Today I set out for a 30+ mile ride up and around Sugarloaf Mountain, in Clermont, Florida. It’s not a real mountain, more like a big hill. In any case, it’s the highest point in Florida and I figured I’d give climbing it a shot. I heard from other people in the area that it’s a tough climb, and I couldn’t quite believe it. This, based on my conception of Florida’s flatness and also based on the widely followed practice of constructing roads that traverse inclines, instead of tackle them head on. Double wrong.

Sugarloaf Mountain

Sugarloaf incline (courtesy of

The incline maxes out around a 15% grade. It’s only 1 km, but that km is kind of ridiculous for me at this time. This is by far the largest climb I’ve attempted since returning to the saddle. While I completed the climb, I didn’t feel too good afterwards. The huffing and puffing wasn’t sufficient to supply my muscles with oxygen and I found that after only 6 km of riding, my legs were ready to throw in the towel. I tried to down a gel at the top of the hill, then another about 3 km later. I felt a bit better, but back at the start of my route, I hit the wall at the first incline.  30 meter climb over a 400 meter distance. I tackled this climb with some difficulty the first time around, but this time proved to be impossible. My body told me that this was it. I felt if I had gone any further, I might have a heart attack.
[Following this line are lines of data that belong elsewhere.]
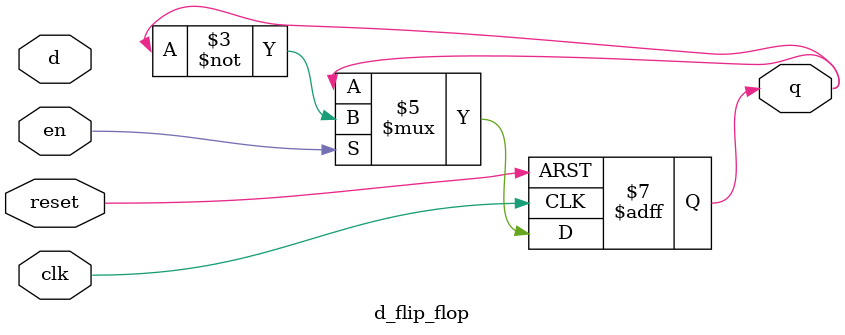
<source format=sv>
`timescale 1ns / 1ps


module d_flip_flop (
  input logic clk,
  input logic reset,
  input logic d,
  input logic en,
  output logic q
);

  always_ff @(posedge clk or  negedge reset) begin
    if (!reset)
      q <= 0; // Reset the flip-flop
    else if (en)
      q <= ~q; // Store the value of D on the rising edge of the clock
    else 
      q <= q;
  end

endmodule

</source>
So, I stopped, turned around and loaded up the bike. The good news: this is the first time in a while I’ve let myself hit the wall. Normally, if a cyclist is smart, it can be avoided, either by knowing what you can and can’t do (like I didn’t today) or by preparing mentally and physically for the ride ahead (which I’ll address in a bit). So, I was dumb this time. But hell, at least I tried. I got further than I would have 3 months ago, right? I’ll do better next time, for sure.

the ride

No really accurate numbers here…mostly because Wahoo needs to fix their app like something fierce. But, here’s an estimate:

  • approx. 12.5 miles, 00:45:00
  • approx. 16.7 mph average speed
  • 38.3 mph max speed – new personal record!
  • 162 bpm average heart rate
  • 186 bpm max heart rate

Not awful for the distance, but not great either. I’ll get there. It was awesome almost reaching 40 mph though – felt like I was back in college!
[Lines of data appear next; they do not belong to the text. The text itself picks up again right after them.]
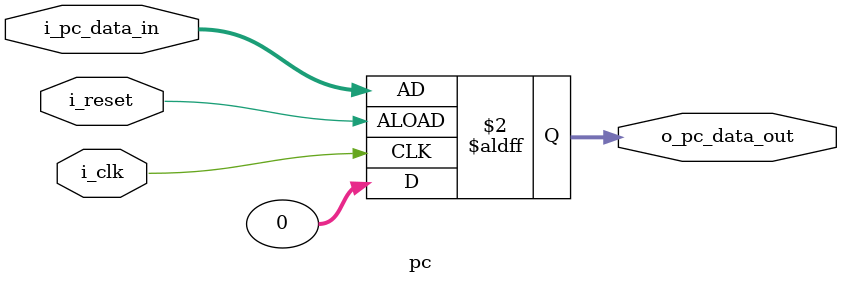
<source format=sv>
module pc (
  input logic i_clk,
  input logic i_reset,
  input logic [31:0] i_pc_data_in,
  output logic [31:0] o_pc_data_out);
  always_ff @(posedge i_clk or negedge i_reset) begin
    if (i_reset)
      o_pc_data_out <= 0;
    else 
      o_pc_data_out <= i_pc_data_in;
  end
endmodule
</source>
the indigenous people in my belly are revolting

Part of the reason I feel I didn’t do as well as I could have is this stomach bug I’ve got going on. While it’s not a very active bug, it certainly makes me feel drained. It’s on its 4th day now, and the fact that I’ve ridden as much as I have kind of makes me feel proud. I don’t feel well and probably should take some days off…after today. The 12 or so miles I rode today just aren’t enough. I feel like Charleton Heston at the end of Planet of the Apes. “Damn you all to hell!” (talking to me abdomen).

So, I wasn’t in the right physical state to try this climb seriously and I should have known better. Lesson learned.

Attempt #2 hopefully coming up next weekend.